* 本文:
# # # # #

一般人「萌えってどういう意味? 恋愛感情とどう違うの?」
オタク「古来から恋に恋するっていう言葉があるでしょう? あれと似たようなもんですよ。恋に恋するっていうのは言い方を変えると空想、悪く言えば妄想なんだけど、頭の中で──時にはテキストやピクチャーに変換することもあるでしょうが──相手の魅力やら可愛さやらを深く反芻する。メルヘンな気持ちだけでなく、大胆な自慰行為が伴うこともあるでしょう。そして大抵は反芻するだけの疑似恋愛で終わる。大体はそれと同じ、というかまったく同じです。対象がフィクションかそうでないか、はあまり関係ありません。少女漫画やドラマで恋に恋することはあるでしょう?」


一般人「じゃあ、なんで恋するって言わないの?」
オタク「萌えに独特な使われ方があるとすれば、その空想を誰かと交換しあう時のキーワードになっているという点です。萌え、と口走った時には、自分が誰に魅力を感じているか、どう好いているかといった自己主張の情報が含まれることがあって、そのキーワードを知ってる者はそこに注目します。相手の空想内容から学んで、自分の参考──人の好きな相手を自分も好きになったり、自分オリジナルの空想を作ったり──にしようと考えるわけですね。そして、そうやって育んだ空想を発表し、誰かに好かれること自体が気持ちいいのでしょう。自分の好きなものや作ったものが好かれる、というのは自分自身が好かれることに似ていますからね。言葉は情報を交換する必要のためだけに生まれますが、まさしくコミュニケーションの道具としてのみ萌えという言葉は発生し、使用されています。近年クリエーターの側から萌えをキャッチコピーに用いることが増えたのは、そのコミュニケーションと空想の輪の中にプロの創作者も参加するようになったということでしょう」


 「萌えって何?」と訊かれた時に識者の多くが返答に詰まるのは、「言葉を定義できないから」ではなく「既存の言葉と全く同じ内容だから」だ。回答者は萌えの定義を考えているようで、実際は萌えの同義語である恋の内容について思索を巡らしているから返答に詰まるのである。言うまでもなく「恋って何?」に(言葉遊び以上の)解答は存在しない。
 「萌えって何?」という問いに対しては、定義なぞは既存の言葉に任せてしまって、その用法に話の矛先を逸らすのが得策と思われる。
 「恋に恋する」の「恋」という響きに違和感を感じる人なら、「恋に恋すると似たようなもので、可愛さ自体を可愛がるような所があるんですよ」とでも置き換えておけば良い。これは「可愛いとどう違うの?」と訊かれた時の受け返しとしても用いられるだろう。

# # # # #

* 提供データ:
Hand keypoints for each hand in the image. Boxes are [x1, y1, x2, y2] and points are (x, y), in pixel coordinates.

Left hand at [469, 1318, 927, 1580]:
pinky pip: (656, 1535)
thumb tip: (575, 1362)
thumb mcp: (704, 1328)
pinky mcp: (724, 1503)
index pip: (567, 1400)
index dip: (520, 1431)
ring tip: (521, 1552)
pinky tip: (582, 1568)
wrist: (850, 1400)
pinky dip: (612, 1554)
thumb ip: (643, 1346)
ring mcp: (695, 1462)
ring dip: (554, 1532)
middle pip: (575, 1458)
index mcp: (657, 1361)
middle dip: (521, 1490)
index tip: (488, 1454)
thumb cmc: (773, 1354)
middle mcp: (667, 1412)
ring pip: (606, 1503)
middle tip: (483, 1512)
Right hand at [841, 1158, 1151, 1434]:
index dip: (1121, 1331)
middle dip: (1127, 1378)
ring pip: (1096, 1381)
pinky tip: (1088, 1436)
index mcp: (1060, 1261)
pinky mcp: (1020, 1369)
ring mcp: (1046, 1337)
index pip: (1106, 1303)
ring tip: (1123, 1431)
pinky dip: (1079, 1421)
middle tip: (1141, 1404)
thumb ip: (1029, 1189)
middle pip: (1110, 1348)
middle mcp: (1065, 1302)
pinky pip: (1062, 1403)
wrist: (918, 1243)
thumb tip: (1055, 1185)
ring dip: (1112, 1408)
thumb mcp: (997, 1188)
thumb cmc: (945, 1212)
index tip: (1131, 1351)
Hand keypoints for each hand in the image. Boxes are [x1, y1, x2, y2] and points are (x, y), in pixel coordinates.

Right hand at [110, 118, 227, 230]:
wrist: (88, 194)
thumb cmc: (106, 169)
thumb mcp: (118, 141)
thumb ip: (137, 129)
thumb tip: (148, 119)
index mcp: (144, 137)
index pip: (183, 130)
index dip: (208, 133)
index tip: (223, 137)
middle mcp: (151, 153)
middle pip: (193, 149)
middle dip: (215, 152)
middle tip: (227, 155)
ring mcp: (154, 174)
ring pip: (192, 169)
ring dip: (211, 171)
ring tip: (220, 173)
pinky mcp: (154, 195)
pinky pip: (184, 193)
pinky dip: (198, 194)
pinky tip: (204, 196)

# # # # #

本文の内容をもとに、次の問いに答えなさい。
1. オタクは、萌えが古来からあるどの言葉と似たようなものだと述べているか。
2. オタクによると、近年クリエーターの側から萌えを何に用いることが増えたか。
3. 「萌えって何?」と訊かれた時に識者の多くが返答に詰まるのは、本文によるとなぜか。
データの各行は、本文とは別の資料です。

* 解答:
1. 「恋に恋する」という言葉と似たようなものだと述べています。
2. キャッチコピーに用いることが増えました。
3. 萌えが「既存の言葉と全く同じ内容だから」です。